Task goal
Nothing but an exact repetition of the listing should be returned.

Data provided
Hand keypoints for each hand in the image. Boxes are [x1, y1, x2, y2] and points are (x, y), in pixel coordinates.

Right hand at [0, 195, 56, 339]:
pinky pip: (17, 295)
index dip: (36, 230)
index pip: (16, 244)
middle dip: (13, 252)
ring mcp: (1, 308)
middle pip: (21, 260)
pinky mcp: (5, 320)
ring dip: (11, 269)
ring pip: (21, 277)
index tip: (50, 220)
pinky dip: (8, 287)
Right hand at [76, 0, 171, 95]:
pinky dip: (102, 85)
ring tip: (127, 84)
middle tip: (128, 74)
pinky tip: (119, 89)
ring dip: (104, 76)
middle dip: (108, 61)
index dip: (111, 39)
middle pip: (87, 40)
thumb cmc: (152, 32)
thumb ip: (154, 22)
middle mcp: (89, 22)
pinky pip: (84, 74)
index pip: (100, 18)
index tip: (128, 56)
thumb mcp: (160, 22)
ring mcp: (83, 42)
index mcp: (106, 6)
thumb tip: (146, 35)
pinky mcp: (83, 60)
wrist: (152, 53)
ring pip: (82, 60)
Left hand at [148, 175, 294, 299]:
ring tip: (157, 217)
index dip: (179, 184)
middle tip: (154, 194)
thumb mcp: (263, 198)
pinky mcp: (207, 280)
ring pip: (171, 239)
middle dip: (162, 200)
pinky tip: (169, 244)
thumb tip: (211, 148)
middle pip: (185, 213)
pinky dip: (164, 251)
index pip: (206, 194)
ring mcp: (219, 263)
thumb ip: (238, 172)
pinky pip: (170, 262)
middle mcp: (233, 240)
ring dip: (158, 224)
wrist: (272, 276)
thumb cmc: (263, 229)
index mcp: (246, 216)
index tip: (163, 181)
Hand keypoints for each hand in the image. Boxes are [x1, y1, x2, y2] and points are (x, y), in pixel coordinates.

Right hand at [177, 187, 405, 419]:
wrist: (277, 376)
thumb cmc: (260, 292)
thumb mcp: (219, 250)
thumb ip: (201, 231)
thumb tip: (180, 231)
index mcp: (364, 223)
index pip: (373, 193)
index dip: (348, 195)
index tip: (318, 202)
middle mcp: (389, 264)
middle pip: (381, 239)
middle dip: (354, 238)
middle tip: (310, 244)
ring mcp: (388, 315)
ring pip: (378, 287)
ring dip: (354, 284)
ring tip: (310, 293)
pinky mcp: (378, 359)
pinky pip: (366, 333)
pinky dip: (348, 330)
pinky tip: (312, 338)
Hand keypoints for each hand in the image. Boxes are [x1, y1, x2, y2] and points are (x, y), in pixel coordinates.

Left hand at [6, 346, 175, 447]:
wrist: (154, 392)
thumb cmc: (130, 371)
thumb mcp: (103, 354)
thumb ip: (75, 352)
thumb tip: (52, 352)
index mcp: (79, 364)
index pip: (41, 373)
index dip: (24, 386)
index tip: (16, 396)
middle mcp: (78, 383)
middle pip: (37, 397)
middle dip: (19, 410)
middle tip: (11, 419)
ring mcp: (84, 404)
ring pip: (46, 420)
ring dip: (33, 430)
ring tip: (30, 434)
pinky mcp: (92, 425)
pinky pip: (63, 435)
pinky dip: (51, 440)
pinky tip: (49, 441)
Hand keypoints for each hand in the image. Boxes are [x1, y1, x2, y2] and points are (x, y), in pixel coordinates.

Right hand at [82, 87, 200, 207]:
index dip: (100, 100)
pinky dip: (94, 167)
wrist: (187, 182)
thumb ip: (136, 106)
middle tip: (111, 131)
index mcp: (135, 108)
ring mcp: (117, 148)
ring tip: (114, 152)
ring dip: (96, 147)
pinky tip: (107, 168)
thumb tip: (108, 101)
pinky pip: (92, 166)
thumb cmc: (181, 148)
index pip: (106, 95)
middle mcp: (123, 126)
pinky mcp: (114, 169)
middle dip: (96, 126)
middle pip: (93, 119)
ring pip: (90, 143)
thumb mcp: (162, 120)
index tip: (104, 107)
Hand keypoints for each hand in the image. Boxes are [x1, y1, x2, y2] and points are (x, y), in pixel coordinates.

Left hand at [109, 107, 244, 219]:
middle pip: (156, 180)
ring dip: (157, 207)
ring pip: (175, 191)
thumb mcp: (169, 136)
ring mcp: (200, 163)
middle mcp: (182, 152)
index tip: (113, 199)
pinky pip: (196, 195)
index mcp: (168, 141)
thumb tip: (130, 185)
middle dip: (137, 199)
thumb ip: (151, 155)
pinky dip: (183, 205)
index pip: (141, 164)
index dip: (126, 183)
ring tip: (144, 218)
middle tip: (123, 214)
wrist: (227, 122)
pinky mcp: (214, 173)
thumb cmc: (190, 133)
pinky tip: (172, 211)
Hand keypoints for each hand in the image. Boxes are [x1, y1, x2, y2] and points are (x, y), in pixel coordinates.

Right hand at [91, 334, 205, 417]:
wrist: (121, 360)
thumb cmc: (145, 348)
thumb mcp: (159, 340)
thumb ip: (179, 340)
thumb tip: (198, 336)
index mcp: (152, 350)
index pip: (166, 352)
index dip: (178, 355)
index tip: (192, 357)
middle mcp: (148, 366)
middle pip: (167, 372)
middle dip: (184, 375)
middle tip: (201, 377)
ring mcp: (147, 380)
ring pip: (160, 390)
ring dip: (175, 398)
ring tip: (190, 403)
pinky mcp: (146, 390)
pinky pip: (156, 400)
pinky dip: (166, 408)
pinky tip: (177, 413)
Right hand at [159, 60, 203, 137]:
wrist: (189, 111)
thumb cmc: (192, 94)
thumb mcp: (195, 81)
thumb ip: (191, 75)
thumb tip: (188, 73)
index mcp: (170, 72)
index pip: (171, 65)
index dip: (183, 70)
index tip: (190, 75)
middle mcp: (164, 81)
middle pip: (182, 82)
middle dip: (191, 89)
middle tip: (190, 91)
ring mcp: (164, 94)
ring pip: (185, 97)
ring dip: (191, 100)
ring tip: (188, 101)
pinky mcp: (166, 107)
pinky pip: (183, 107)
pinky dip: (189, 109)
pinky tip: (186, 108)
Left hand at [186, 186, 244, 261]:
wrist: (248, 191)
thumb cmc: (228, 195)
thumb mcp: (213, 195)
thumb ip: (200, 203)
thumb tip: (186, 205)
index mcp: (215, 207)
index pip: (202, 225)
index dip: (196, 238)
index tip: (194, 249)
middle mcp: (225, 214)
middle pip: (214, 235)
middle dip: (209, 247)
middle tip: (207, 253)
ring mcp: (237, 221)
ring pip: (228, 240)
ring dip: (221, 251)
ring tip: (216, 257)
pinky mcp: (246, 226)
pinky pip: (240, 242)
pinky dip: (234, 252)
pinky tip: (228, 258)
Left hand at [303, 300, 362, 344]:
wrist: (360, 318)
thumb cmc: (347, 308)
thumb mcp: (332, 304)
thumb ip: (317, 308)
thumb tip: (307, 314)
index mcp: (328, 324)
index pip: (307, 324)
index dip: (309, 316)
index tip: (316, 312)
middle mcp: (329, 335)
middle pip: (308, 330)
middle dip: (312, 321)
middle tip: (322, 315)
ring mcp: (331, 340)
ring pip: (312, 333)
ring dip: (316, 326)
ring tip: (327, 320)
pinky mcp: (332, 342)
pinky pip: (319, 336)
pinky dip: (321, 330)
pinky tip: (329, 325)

Result below
Hand keypoints for each hand in the image. Boxes are [x1, y1, x2, y2] and points are (x, y), in pixel coordinates.

Right hand at [0, 195, 56, 339]:
pinky pip: (17, 295)
index dip: (36, 230)
index pip: (16, 244)
middle dip: (13, 252)
ring mcp: (1, 308)
middle pip: (21, 260)
pinky mcp: (5, 320)
ring dip: (11, 269)
ring pip: (21, 277)
index tip: (50, 220)
pinky dip: (8, 287)
Right hand at [76, 0, 171, 95]:
pinky dip: (102, 85)
ring tip: (127, 84)
middle tip: (128, 74)
pinky tip: (119, 89)
ring dip: (104, 76)
middle dip: (108, 61)
index dip: (111, 39)
middle pip: (87, 40)
thumb cmc: (152, 32)
thumb ip: (154, 22)
middle mcp: (89, 22)
pinky pip: (84, 74)
index pip: (100, 18)
index tip: (128, 56)
thumb mcp: (160, 22)
ring mcp: (83, 42)
index mcp: (106, 6)
thumb tip: (146, 35)
pinky mcp: (83, 60)
wrist: (152, 53)
ring pip: (82, 60)
Left hand at [148, 175, 294, 299]:
ring tip: (157, 217)
index dip: (179, 184)
middle tip: (154, 194)
thumb mcp: (263, 198)
pinky mcp: (207, 280)
ring pip: (171, 239)
middle dip: (162, 200)
pinky tip: (169, 244)
thumb tip: (211, 148)
middle pip: (185, 213)
pinky dip: (164, 251)
index pip: (206, 194)
ring mcp: (219, 263)
thumb ip: (238, 172)
pinky pip: (170, 262)
middle mcp: (233, 240)
ring dip: (158, 224)
wrist: (272, 276)
thumb cmc: (263, 229)
index mcp: (246, 216)
index tip: (163, 181)
Hand keypoints for each hand in the image. Boxes are [x1, y1, x2, y2] and points are (x, y), in pixel coordinates.

Right hand at [177, 187, 405, 419]:
wrist: (277, 376)
thumb cmc: (260, 292)
thumb mcp: (219, 250)
thumb ip: (201, 231)
thumb tip: (180, 231)
index mcp: (364, 223)
index pip: (373, 193)
index dip: (348, 195)
index tip: (318, 202)
middle mcp: (389, 264)
middle pip: (381, 239)
middle dip: (354, 238)
middle tip: (310, 244)
ring mcp: (388, 315)
ring pip: (378, 287)
ring dip: (354, 284)
ring tip: (310, 293)
pinky mcp: (378, 359)
pinky pip: (366, 333)
pinky dip: (348, 330)
pinky tip: (312, 338)
Hand keypoints for each hand in the image. Boxes are [x1, y1, x2, y2] and points are (x, y), in pixel coordinates.

Left hand at [6, 346, 175, 447]:
wrist: (154, 392)
thumb cmc: (130, 371)
thumb mcp: (103, 354)
thumb ip: (75, 352)
thumb tip: (52, 352)
index mcp: (79, 364)
index pip: (41, 373)
index dip: (24, 386)
index tip: (16, 396)
middle mcp: (78, 383)
middle pip: (37, 397)
middle dip: (19, 410)
middle tip: (11, 419)
ring mcp: (84, 404)
ring pip: (46, 420)
ring dip: (33, 430)
ring tip: (30, 434)
pinky mcp: (92, 425)
pinky pip: (63, 435)
pinky dip: (51, 440)
pinky tip: (49, 441)
Hand keypoints for each hand in the image. Boxes are [x1, y1, x2, y2] and points are (x, y), in pixel coordinates.

Right hand at [82, 87, 200, 207]:
index dip: (100, 100)
pinky dip: (94, 167)
wrist: (187, 182)
thumb ip: (136, 106)
middle tip: (111, 131)
index mcp: (135, 108)
ring mcp: (117, 148)
ring tip: (114, 152)
ring dip: (96, 147)
pinky tip: (107, 168)
thumb tip: (108, 101)
pinky pip: (92, 166)
thumb cmc: (181, 148)
index pip: (106, 95)
middle mcp: (123, 126)
pinky mcp: (114, 169)
middle dip: (96, 126)
middle pip: (93, 119)
ring pip: (90, 143)
thumb mcp: (162, 120)
index tip: (104, 107)
Hand keypoints for each hand in the image. Boxes are [x1, y1, x2, y2] and points are (x, y), in pixel coordinates.

Left hand at [109, 107, 244, 219]:
middle pip: (156, 180)
ring dip: (157, 207)
ring pip: (175, 191)
thumb mcp: (169, 136)
ring mcp: (200, 163)
middle mcp: (182, 152)
index tip: (113, 199)
pinky pip: (196, 195)
index mcp: (168, 141)
thumb tip: (130, 185)
middle dip: (137, 199)
thumb ip: (151, 155)
pinky dip: (183, 205)
index pip: (141, 164)
index dip: (126, 183)
ring tip: (144, 218)
middle tip: (123, 214)
wrist: (227, 122)
pinky mcp: (214, 173)
thumb cmc: (190, 133)
pinky tip: (172, 211)
Hand keypoints for each hand in the image. Boxes are [x1, y1, x2, y2] and points are (x, y), in pixel coordinates.

Right hand at [91, 334, 205, 417]:
wrist: (121, 360)
thumb cmc: (145, 348)
thumb mcp: (159, 340)
thumb ip: (179, 340)
thumb tip: (198, 336)
index mcp: (152, 350)
index pip: (166, 352)
index dip: (178, 355)
index tip: (192, 357)
middle mcp: (148, 366)
middle pip: (167, 372)
middle dip: (184, 375)
middle tip: (201, 377)
ring mcp: (147, 380)
ring pip: (160, 390)
ring dip: (175, 398)
ring tip: (190, 403)
pinky mcp: (146, 390)
pinky pip: (156, 400)
pinky dip: (166, 408)
pinky tip: (177, 413)
Right hand at [159, 60, 203, 137]:
wrist: (189, 111)
thumb cmc: (192, 94)
thumb mcp: (195, 81)
thumb ip: (191, 75)
thumb tip: (188, 73)
index mcp: (170, 72)
index pip: (171, 65)
index dip: (183, 70)
index tip: (190, 75)
middle mcp: (164, 81)
middle pip: (182, 82)
middle dip: (191, 89)
middle tip: (190, 91)
ring mcp: (164, 94)
ring pip: (185, 97)
ring dip: (191, 100)
ring tip: (188, 101)
pinky mcp: (166, 107)
pinky pip: (183, 107)
pinky dip: (189, 109)
pinky tip: (186, 108)
Left hand at [186, 186, 244, 261]:
wrist: (248, 191)
thumb cmc: (228, 195)
thumb mcp: (213, 195)
thumb ip: (200, 203)
thumb tip: (186, 205)
index mcp: (215, 207)
index pip: (202, 225)
index dip: (196, 238)
index tip: (194, 249)
middle mcp: (225, 214)
middle pip: (214, 235)
middle dip: (209, 247)
middle tip: (207, 253)
ring mcp: (237, 221)
ring pip: (228, 240)
ring dip: (221, 251)
ring tip: (216, 257)
pinky mcp: (246, 226)
pinky pip: (240, 242)
pinky dip: (234, 252)
pinky tip: (228, 258)
Left hand at [303, 300, 362, 344]:
wrist: (360, 318)
thumb cmc: (347, 308)
thumb mcp: (332, 304)
thumb ip: (317, 308)
thumb tip: (307, 314)
index mcp: (328, 324)
index pip: (307, 324)
index dip: (309, 316)
index tip: (316, 312)
middle mcp: (329, 335)
middle pip: (308, 330)
middle dip: (312, 321)
middle tip: (322, 315)
ring mcp: (331, 340)
ring pip: (312, 333)
ring dip: (316, 326)
ring tip: (327, 320)
pinky mcp: (332, 342)
pinky pip: (319, 336)
pinky dip: (321, 330)
pinky tip: (329, 325)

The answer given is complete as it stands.